Fort Defiance Red Hook Brooklyn

View of park entrance
“situated in such a manner as to command the harbor entirely"
Fort Defiance Red Hook or Louis Valentino, Jr. Park and Pier.
I had a chance to get some pinhole photographs of the Louis Valentino, Jr. Park and Pier. For this shoot I experimented with using a polarizing filter & a red no#25 filter with my Holga WPC 120. The filters don’t quite fit so I had to tape them in place. Some shots have a curved frame that resulted from the filter sticking into the area of view. The exposure worked out OK. I just held it open for a 15 count or so. It was late in the day facing into the setting sun visible through heavy clouds.
With this roll I also left out the interior-masking frame in the camera. I wanted to see what the fall off was like around the edges. However I found that I need to off set the winding of the film to compensate of the longer frame. Currently with the interior-masking frame in place, I advance the film to the odd frame numbers for each shot. Skipping over the even ones. Creating a negative that is two frames wide. With the masking out I would need to crank the film a little past the odd number so the image bleeds side ways farther. Other wise the pictures over lap side to side.
I had a hard time rolling this roll on the reel for developing. I tried over and over. I was so worried that the film was touching & would not properly develope. As it ended up some of the frames are creased and the last fame is scratched and torn.

During the Battle of Brooklyn in 1776, Fort Defiance was located about two blocks to the east from the current park, around the modern intersection of Coffey & Conover Streets. As with much of the low areas of Red Hook & the Gowanus the marsh land has been filled in. Changing the shape of the cost line.
From a contemporary account in the Gallagher book "The Battle of Brooklyn 1776" a Major Shaw noted-
“situated in such a manner as to command the harbor entirely. We have a fort with four 18-pounders, to fire en barbette. That is over the top of the works, which is vastly better than firing through embrasures, as we can now bring all our guns to bear on the same object at once. The fort is named Defiance.”
During the morning action on the 27th of August 1776. The redoubt opened fire on the HMS Roebuck. The Roebuck was trying to trying to force it’s way past the fort and returned fire. From the “Heroes of the American Revolution” by Henry Whittemore Page 20 states that "it’s unknown if any damage was inflicted on the Roebuck but she participated in the invasion bombardment of Manhattan at Kips Bay days later". The fort however was damaged in battle. Colonels Mifflin and Grayson visited the fort the next day found it “greatly damaged.

With red & polarising filter
without filter
Today the pier looks out over the upper harbor towards the Statue of Liberty. The small object on the horizon in the center of the frame.
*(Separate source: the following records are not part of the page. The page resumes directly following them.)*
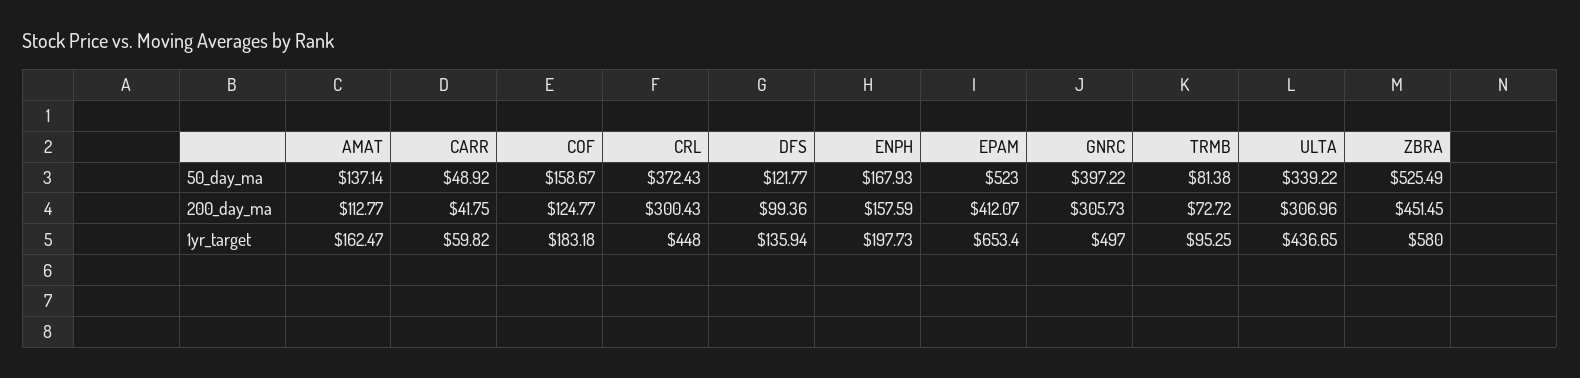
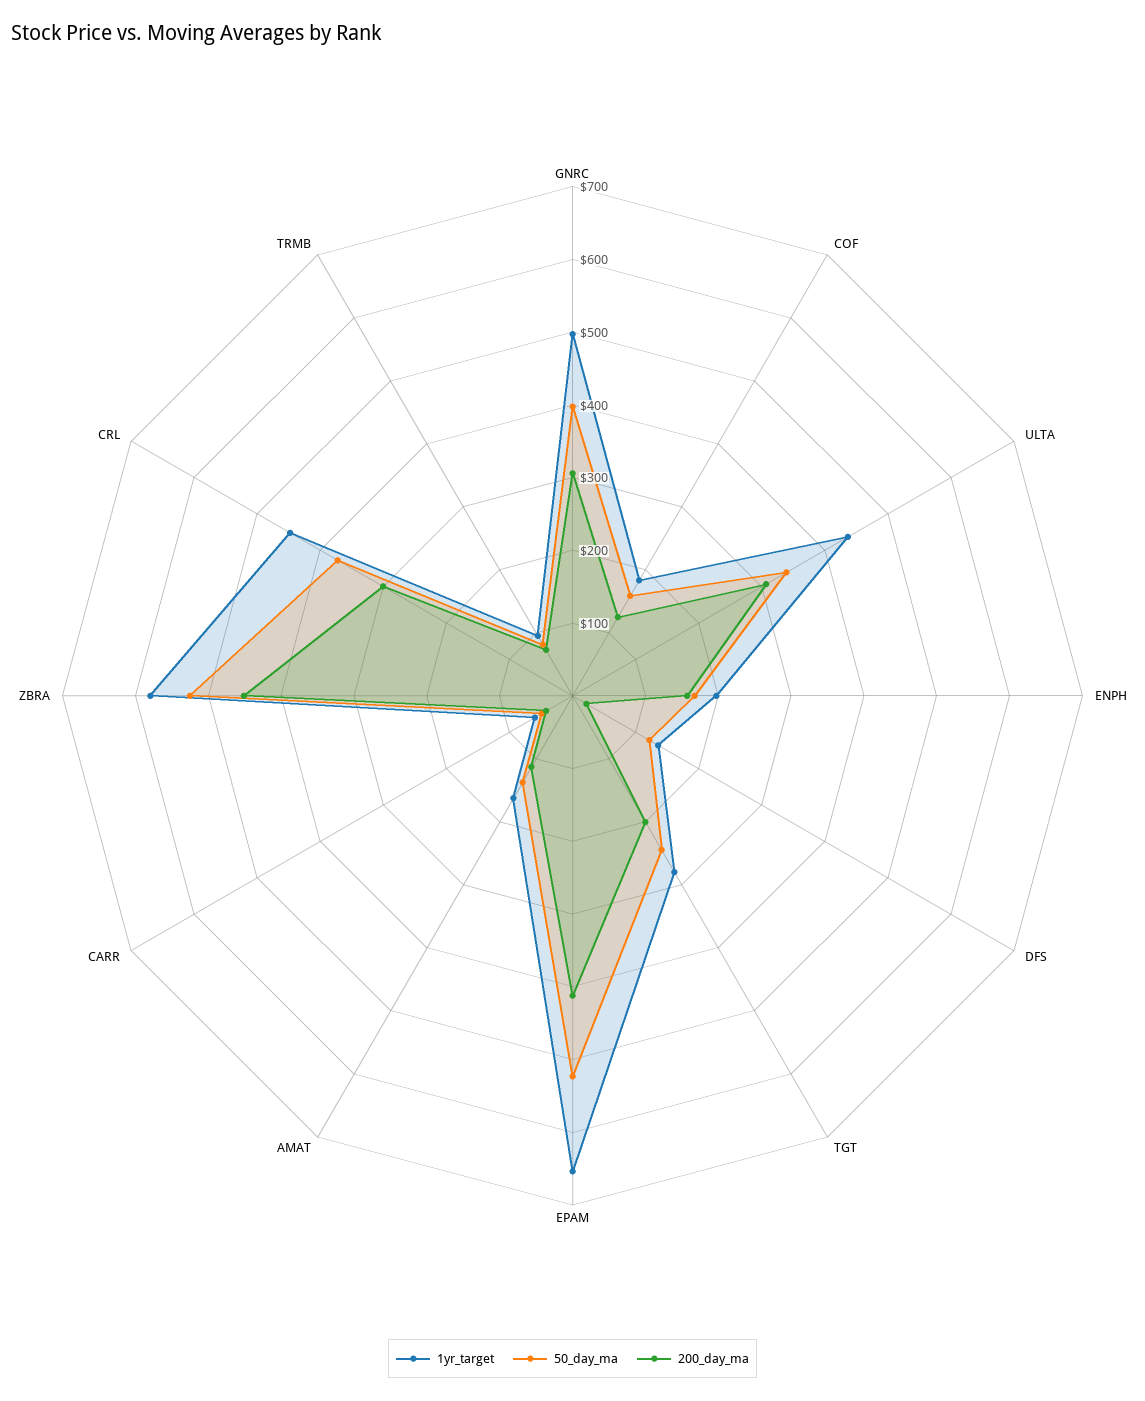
  {
    "50_day_ma": {
      "AMAT": 137.14,
      "CARR": 48.92,
      "COF": 158.67,
      "CRL": 372.43,
      "DFS": 121.77,
      "ENPH": 167.93,
      "EPAM": 523,
      "GNRC": 397.22,
      "TRMB": 81.38,
      "ULTA": 339.22,
-     "ZBRA": 525.49
+     "ZBRA": 525.49,
+     "TGT": 240
    },
    "200_day_ma": {
      "AMAT": 112.77,
      "CARR": 41.75,
      "COF": 124.77,
      "CRL": 300.43,
-     "DFS": 99.36,
+     "DFS": 20,
      "ENPH": 157.59,
      "EPAM": 412.07,
      "GNRC": 305.73,
      "TRMB": 72.72,
      "ULTA": 306.96,
-     "ZBRA": 451.45
+     "ZBRA": 451.45,
+     "TGT": 200
    },
    "1yr_target": {
      "AMAT": 162.47,
      "CARR": 59.82,
      "COF": 183.18,
      "CRL": 448,
      "DFS": 135.94,
      "ENPH": 197.73,
      "EPAM": 653.4,
      "GNRC": 497,
      "TRMB": 95.25,
      "ULTA": 436.65,
-     "ZBRA": 580
+     "ZBRA": 580,
+     "TGT": 280
    }
  }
"The modern park was named in honor of firefighter and Parks lifeguard Louis J. Valentino, Jr. (1958 – 1996). Over the years, Valentino lived and studied in a number of Brooklyn neighborhoods, including Sacred Heart St. Stephens in Red Hook, Xaverian High School in Bay Ridge, and St. Francis College in Brooklyn Heights. He then fulfilled his lifelong aspiration to become a firefighter, joining the New York City Fire Department in 1984. Valentino first served with Engine Company 281, where he battled fires for two years. He then moved on to Ladder Company 147, where he served until 1993, when he was accepted to the elite Rescue Company 2 in Crown Heights—joining the ranks of the city’s most experienced and versatile firefighters. Valentino was twice cited for his bravery, in 1987 and 1990.
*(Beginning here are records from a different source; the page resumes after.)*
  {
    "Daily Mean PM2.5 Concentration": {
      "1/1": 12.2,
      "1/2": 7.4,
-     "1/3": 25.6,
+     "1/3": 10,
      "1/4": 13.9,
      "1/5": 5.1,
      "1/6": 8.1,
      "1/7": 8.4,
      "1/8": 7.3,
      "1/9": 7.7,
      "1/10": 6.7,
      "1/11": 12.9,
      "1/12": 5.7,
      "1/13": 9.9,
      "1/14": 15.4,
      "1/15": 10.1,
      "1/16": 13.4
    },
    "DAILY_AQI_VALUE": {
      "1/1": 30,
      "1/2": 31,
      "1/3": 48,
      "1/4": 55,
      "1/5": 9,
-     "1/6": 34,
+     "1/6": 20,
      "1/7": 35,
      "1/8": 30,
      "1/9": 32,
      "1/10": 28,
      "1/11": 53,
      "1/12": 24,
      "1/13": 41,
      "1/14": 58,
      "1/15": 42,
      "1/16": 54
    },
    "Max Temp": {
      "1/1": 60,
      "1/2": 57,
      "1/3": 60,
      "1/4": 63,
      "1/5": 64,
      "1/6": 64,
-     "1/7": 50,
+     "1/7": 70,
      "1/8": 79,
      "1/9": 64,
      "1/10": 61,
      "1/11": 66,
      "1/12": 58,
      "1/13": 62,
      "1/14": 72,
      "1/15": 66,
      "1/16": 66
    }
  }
On February 5, 1996, Valentino lost his life while searching for wounded firefighters in a three-alarm blaze in an illegal Flatlands garage. Louis Valentino, Jr. Park and Pier preserves the memory of a man who demonstrated selfless devotion to fighting fires and saving lives."
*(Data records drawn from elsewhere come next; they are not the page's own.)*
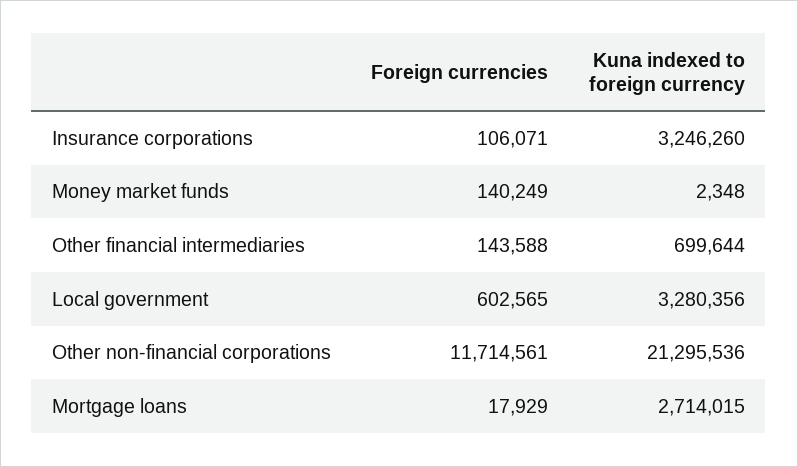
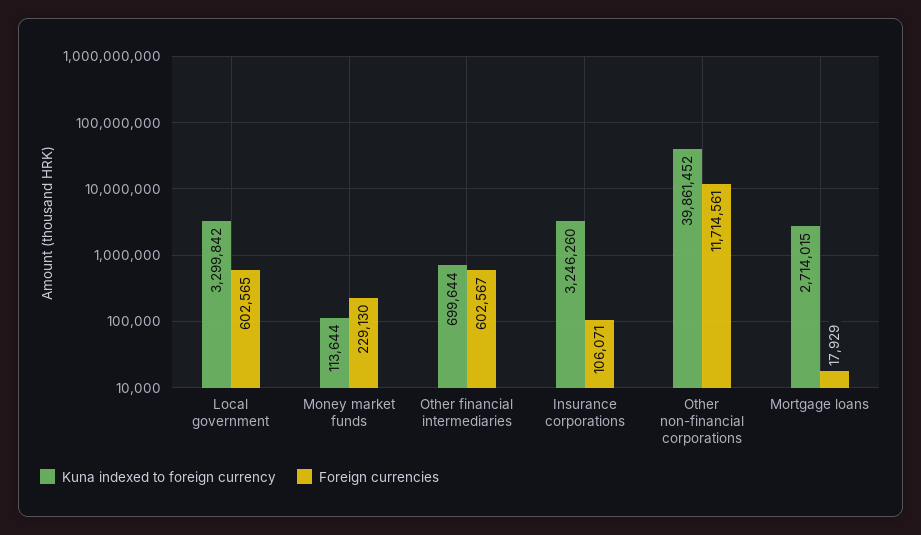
  {
    "Foreign currencies": {
      "Insurance corporations": 106071,
-     "Money market funds": 140249,
+     "Money market funds": 229130,
-     "Other financial intermediaries": 143588,
+     "Other financial intermediaries": 602567,
      "Local government": 602565,
      "Other non-financial corporations": 11714561,
      "Mortgage loans": 17929
    },
    "Kuna indexed to foreign currency": {
      "Insurance corporations": 3246260,
-     "Money market funds": 2348,
+     "Money market funds": 113644,
      "Other financial intermediaries": 699644,
-     "Local government": 3280356,
+     "Local government": 3299842,
-     "Other non-financial corporations": 21295536,
+     "Other non-financial corporations": 39861452,
      "Mortgage loans": 2714015
    }
  }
Above from the New York Parks web site-

Thursday, November 4, 2010

Pin Hole photographs of Fredricksburg battlefield

View looking down the wall at Mary's Hights
 Here are some pin hole photographs that I took over the past summer.
View of the old wall

The Innis House

View looking up Mercer St. toward the wall at Mary's Hight's. This is the approximate location of a small ditch that attacking Union troops sheltered in. The slight dip in the roadway is more apparent when you look down from the former Confedrate lines. This perspective gives you some idea of the distances involved.